### [Extract provided]
The Destruction of Jerusalem and the End of the World.
The beginning of the discourse:
v. 5. And as some spake of the Temple, how it was adorned with goodly stones and gifts, He said,
v. 6. As for these things which ye behold, the days will come in the which there shall not be left one stone upon another that shall not be thrown down.
v. 7. And they asked Him, saying, Master, but when shall these things be, and what sign will there be when these things shall come to pass?
The evening was drawing near, and Jesus was on the point of leaving the Temple for Bethany, where He lodged with friends. But while they were walking out through the courts, some of His disciples remarked in admiration on the Temple itself, on its various buildings, porticoes, halls, and chambers, and especially did they mention the beautiful stones, the huge marble monoliths, which formed the Corinthian columns, and the gifts that were consecrated to the Lord, the many articles of adornment which were so conspicuous throughout the Temple. Among the votive gifts of the Temple were some very costly ones, such as a table from King Ptolemy of Egypt, a chain from Herod Agrippa, a golden vine from Herod the Great, which made the Temple famous for its wealth as far as Rome. But Jesus told them: As to all these things which ye see, the enormous wealth, the gorgeous beauty of the Temple, the days will come in which not one stone will remain upon the other that would not be utterly cast down in the general destruction. It was an announcement which must have filled the disciples with the greatest consternation and surprise. They may now have thought the matter over or discussed it among themselves for a part of the trip across the valley of the Kidron and up the slope of Mount Olivet. But when Jesus had then sat down opposite the city, where He and His disciples had a full view of the wonderful edifice, which, by Christ's word, was marked for destruction, some of the disciples approached Him with a double question. They wanted to know the precise time, and also to recognize the special tokens of the approaching catastrophe. In their question they connected the destruction of Jerusalem and the Temple with the end of the world. And this is altogether in accordance with the prophecies which make the judgment upon Jerusalem the beginning and the introduction of the judgment of the world. Mat_16:27-28; 1Th_2:16.

### [Job 1]
In the commentary on the destruction of Jerusalem, where did Jesus lodge with friends?

### [Data to use]
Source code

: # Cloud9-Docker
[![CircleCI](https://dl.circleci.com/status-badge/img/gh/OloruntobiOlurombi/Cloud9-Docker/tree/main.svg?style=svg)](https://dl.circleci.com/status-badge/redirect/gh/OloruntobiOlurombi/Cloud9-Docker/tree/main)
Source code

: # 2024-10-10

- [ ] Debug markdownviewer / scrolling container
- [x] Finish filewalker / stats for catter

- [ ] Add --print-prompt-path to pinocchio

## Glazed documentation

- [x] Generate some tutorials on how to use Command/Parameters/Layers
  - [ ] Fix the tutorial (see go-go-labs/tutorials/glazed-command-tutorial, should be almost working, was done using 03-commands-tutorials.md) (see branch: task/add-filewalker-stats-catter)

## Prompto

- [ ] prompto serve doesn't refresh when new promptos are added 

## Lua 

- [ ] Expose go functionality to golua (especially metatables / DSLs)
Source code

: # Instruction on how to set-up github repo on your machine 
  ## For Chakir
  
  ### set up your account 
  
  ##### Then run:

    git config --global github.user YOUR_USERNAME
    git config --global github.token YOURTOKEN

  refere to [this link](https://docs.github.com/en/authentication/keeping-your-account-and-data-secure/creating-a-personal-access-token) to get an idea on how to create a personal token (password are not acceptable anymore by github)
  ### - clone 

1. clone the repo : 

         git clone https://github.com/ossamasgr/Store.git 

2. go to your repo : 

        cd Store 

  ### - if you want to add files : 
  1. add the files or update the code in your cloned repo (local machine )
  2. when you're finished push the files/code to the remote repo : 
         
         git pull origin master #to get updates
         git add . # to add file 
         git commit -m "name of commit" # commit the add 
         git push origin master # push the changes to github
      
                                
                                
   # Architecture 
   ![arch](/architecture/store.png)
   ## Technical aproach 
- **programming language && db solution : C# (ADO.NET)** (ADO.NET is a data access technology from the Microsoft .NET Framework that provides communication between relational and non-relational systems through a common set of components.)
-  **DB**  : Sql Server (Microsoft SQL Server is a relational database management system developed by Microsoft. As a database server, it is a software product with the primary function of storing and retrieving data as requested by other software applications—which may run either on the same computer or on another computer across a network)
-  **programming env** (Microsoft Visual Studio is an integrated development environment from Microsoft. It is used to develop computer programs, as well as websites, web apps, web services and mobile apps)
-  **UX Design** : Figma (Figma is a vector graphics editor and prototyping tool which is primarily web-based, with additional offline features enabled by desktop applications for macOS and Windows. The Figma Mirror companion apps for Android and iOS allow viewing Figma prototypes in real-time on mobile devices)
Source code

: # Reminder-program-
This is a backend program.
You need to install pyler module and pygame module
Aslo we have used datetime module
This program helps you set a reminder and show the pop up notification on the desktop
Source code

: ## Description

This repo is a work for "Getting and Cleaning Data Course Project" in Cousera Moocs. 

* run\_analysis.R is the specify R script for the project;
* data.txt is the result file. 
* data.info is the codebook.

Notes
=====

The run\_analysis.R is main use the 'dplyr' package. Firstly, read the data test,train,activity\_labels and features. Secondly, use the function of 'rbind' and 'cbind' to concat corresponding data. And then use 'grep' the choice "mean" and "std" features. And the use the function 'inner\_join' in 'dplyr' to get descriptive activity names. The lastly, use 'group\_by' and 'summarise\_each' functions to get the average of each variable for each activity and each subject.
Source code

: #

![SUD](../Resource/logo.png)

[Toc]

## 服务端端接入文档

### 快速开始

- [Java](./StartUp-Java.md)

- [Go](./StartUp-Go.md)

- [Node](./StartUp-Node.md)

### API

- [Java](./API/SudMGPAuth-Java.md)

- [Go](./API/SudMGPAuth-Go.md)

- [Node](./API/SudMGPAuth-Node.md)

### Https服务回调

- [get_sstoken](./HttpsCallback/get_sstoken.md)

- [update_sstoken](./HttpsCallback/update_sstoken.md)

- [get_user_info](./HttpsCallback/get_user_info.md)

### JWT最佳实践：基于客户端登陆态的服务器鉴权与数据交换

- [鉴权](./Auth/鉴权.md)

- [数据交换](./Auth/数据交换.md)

### [Job 2]
In the entries, starting at the line that contains "- [Node](./StartUp-Node.md)" and continuing through the last line of the entries, write those lines out again with "HttpsCallback" swapped for "HttpCallback" and nothing else changed.

### [Exercise response 1]
Bethany

### [Exercise response 2]
- [Node](./StartUp-Node.md)

### API

- [Java](./API/SudMGPAuth-Java.md)

- [Go](./API/SudMGPAuth-Go.md)

- [Node](./API/SudMGPAuth-Node.md)

### Https服务回调

- [get_sstoken](./HttpCallback/get_sstoken.md)

- [update_sstoken](./HttpCallback/update_sstoken.md)

- [get_user_info](./HttpCallback/get_user_info.md)

### JWT最佳实践：基于客户端登陆态的服务器鉴权与数据交换

- [鉴权](./Auth/鉴权.md)

- [数据交换](./Auth/数据交换.md)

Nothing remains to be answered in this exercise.